Work task:
Among the lines below, a stretch begins at the one with "χ ( a ) and local terrain aspect angle" and ends at the one with "Figure 2. Network". Repeat that stretch exactly, ends included.

Records for the task:
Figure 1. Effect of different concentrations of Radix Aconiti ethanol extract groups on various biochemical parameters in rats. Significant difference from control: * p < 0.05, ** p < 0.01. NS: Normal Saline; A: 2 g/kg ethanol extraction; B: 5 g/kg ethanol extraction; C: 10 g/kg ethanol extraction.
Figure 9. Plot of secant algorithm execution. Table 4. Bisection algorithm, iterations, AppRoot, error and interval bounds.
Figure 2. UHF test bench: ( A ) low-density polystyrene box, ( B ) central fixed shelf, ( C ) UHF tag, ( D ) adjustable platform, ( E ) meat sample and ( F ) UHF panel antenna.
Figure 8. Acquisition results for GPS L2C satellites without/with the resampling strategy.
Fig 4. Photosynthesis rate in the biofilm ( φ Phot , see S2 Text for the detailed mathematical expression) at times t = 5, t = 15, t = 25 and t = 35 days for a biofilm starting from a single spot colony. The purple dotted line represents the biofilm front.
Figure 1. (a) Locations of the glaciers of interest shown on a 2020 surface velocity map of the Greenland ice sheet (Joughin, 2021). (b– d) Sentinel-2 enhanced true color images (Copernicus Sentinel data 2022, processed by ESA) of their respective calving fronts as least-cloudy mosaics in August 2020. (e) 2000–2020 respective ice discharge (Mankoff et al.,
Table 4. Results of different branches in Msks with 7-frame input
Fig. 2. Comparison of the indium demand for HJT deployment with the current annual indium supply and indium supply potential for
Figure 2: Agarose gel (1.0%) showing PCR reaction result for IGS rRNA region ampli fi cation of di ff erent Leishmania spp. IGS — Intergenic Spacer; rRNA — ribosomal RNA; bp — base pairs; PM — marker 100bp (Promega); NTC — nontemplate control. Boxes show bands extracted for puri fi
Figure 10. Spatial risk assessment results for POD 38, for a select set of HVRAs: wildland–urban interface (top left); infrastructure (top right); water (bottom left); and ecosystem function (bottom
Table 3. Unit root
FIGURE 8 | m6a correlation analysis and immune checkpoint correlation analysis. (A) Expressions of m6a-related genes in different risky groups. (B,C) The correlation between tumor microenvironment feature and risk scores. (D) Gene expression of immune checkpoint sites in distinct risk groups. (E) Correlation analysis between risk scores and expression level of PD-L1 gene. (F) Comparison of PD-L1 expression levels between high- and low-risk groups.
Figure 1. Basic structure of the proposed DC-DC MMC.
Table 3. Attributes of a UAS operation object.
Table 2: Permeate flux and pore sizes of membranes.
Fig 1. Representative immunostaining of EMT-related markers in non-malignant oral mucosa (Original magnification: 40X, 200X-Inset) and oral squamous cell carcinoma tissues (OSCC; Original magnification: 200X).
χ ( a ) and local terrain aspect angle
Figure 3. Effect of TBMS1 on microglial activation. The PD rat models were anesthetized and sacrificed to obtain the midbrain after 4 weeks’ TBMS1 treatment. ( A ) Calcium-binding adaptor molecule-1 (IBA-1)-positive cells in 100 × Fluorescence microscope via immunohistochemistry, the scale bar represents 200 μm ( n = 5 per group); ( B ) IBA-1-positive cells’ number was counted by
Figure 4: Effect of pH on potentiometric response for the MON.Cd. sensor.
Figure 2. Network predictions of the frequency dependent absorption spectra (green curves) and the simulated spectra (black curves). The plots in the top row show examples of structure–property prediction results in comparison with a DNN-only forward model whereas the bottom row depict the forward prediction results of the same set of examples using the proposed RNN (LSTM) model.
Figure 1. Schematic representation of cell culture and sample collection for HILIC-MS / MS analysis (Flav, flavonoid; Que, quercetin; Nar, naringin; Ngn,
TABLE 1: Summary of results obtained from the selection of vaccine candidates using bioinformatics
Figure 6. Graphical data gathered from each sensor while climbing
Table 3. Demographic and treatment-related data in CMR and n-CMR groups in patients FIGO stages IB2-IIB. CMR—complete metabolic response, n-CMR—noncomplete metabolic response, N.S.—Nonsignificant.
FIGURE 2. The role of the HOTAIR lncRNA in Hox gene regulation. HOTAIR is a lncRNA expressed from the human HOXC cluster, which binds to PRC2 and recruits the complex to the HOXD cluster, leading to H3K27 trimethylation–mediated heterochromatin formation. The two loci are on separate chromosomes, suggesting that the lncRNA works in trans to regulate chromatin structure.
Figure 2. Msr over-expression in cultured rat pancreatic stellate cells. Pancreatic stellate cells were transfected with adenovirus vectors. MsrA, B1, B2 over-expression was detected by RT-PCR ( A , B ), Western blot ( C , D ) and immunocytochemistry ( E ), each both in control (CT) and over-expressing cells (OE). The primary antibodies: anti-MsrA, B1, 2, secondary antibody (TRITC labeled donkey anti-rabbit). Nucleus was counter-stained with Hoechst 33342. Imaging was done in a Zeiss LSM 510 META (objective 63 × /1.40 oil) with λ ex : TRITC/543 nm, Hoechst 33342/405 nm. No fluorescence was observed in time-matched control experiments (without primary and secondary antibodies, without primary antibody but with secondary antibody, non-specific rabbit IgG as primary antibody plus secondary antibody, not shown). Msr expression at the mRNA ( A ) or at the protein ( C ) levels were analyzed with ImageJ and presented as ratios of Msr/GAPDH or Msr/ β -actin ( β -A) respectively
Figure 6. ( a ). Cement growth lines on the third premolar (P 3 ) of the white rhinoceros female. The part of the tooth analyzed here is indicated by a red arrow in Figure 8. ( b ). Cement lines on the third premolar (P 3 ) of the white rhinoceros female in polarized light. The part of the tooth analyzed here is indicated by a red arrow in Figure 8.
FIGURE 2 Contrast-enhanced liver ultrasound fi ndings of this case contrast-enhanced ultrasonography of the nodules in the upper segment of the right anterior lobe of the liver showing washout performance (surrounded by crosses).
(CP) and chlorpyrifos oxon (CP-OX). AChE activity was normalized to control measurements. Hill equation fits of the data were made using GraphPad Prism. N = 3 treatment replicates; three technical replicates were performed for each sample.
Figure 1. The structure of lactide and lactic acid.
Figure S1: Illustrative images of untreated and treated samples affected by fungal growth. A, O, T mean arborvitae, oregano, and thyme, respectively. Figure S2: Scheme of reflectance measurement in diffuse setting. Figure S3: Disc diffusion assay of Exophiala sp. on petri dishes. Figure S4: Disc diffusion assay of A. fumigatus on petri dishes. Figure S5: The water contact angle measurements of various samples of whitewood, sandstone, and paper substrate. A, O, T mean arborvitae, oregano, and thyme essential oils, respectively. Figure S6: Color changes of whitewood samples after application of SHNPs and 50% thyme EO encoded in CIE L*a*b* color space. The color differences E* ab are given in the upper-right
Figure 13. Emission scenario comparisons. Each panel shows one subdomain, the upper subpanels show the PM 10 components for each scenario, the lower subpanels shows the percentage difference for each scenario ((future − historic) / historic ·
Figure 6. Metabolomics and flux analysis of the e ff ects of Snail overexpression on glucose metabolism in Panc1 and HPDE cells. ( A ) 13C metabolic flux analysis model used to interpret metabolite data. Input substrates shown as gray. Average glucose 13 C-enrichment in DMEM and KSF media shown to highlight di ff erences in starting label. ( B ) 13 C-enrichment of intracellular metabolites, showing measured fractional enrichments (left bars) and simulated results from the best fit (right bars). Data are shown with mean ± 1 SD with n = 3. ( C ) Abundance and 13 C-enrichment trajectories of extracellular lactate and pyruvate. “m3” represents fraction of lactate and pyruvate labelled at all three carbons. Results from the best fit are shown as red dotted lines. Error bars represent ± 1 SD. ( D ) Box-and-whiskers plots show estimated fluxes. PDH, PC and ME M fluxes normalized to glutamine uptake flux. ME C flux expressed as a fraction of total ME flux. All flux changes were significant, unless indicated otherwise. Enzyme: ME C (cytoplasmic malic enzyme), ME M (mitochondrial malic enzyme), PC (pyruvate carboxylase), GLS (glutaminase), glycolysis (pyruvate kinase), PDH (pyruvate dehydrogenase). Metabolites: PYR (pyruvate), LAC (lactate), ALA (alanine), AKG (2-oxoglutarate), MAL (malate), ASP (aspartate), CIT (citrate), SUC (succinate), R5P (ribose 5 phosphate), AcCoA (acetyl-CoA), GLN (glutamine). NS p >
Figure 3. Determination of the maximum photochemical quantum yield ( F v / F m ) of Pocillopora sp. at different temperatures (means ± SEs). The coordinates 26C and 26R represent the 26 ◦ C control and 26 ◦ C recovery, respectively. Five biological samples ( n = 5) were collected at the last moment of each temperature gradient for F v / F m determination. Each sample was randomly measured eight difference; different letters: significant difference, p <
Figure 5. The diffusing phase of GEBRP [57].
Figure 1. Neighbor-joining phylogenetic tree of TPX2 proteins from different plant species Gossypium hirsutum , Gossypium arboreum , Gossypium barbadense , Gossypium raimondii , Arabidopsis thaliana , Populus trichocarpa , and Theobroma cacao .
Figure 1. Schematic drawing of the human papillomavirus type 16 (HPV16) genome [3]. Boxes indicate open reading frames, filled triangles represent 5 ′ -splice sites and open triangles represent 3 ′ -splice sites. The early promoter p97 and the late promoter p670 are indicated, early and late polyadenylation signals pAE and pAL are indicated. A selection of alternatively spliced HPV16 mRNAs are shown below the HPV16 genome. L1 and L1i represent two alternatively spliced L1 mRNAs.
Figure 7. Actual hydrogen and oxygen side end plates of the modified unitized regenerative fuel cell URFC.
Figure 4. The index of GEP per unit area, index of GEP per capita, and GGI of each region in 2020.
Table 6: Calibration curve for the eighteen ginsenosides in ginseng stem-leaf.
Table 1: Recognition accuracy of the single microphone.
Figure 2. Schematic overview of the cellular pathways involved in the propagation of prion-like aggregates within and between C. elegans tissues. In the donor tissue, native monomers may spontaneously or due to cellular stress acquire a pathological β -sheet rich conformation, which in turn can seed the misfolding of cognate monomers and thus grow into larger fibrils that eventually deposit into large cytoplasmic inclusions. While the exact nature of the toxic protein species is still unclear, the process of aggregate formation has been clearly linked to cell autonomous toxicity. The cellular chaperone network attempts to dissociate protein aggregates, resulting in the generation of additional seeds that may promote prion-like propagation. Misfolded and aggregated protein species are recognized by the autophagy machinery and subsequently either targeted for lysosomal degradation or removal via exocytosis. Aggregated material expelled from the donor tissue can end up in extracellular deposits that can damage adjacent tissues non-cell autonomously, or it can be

Exercise solution:
χ ( a ) and local terrain aspect angle
Figure 3. Effect of TBMS1 on microglial activation. The PD rat models were anesthetized and sacrificed to obtain the midbrain after 4 weeks’ TBMS1 treatment. ( A ) Calcium-binding adaptor molecule-1 (IBA-1)-positive cells in 100 × Fluorescence microscope via immunohistochemistry, the scale bar represents 200 μm ( n = 5 per group); ( B ) IBA-1-positive cells’ number was counted by
Figure 4: Effect of pH on potentiometric response for the MON.Cd. sensor.
Figure 2. Network predictions of the frequency dependent absorption spectra (green curves) and the simulated spectra (black curves). The plots in the top row show examples of structure–property prediction results in comparison with a DNN-only forward model whereas the bottom row depict the forward prediction results of the same set of examples using the proposed RNN (LSTM) model.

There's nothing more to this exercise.